WHAT THIS TASK INVOLVES:
Please retype the records between the line containing "5 Chất Liệu" and the line containing "In Vé Sự Kiện", both lines included, with no changes.

EXCERPTED RECORDS:
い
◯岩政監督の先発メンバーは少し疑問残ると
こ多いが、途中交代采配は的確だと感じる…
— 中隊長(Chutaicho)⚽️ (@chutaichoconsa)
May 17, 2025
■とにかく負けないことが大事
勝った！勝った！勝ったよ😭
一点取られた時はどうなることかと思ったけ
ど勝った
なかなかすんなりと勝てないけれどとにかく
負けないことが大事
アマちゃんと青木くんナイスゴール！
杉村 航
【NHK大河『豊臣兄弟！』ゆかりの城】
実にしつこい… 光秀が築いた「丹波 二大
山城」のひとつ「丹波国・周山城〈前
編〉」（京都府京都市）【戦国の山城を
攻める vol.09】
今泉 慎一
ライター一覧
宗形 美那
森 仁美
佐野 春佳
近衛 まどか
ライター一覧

...

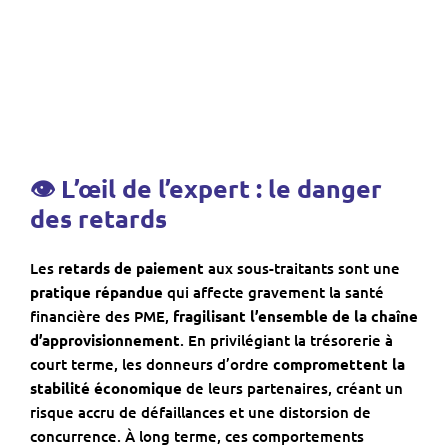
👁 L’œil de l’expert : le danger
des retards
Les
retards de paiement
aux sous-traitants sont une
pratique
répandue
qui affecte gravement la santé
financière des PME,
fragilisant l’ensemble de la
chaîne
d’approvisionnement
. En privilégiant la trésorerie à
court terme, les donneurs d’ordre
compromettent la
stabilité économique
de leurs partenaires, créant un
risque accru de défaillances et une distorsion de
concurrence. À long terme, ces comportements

...

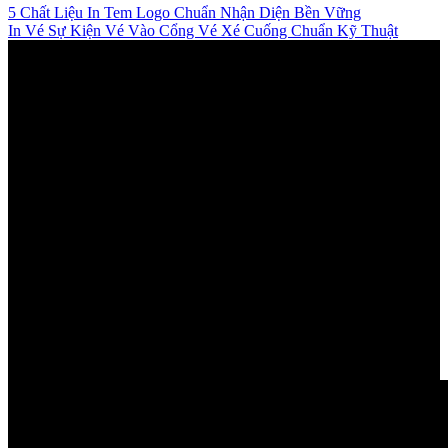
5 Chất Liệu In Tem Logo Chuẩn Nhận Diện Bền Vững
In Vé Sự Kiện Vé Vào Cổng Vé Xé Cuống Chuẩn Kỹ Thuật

TASK RESPONSE:
5 Chất Liệu In Tem Logo Chuẩn Nhận Diện Bền Vững
In Vé Sự Kiện Vé Vào Cổng Vé Xé Cuống Chuẩn Kỹ Thuật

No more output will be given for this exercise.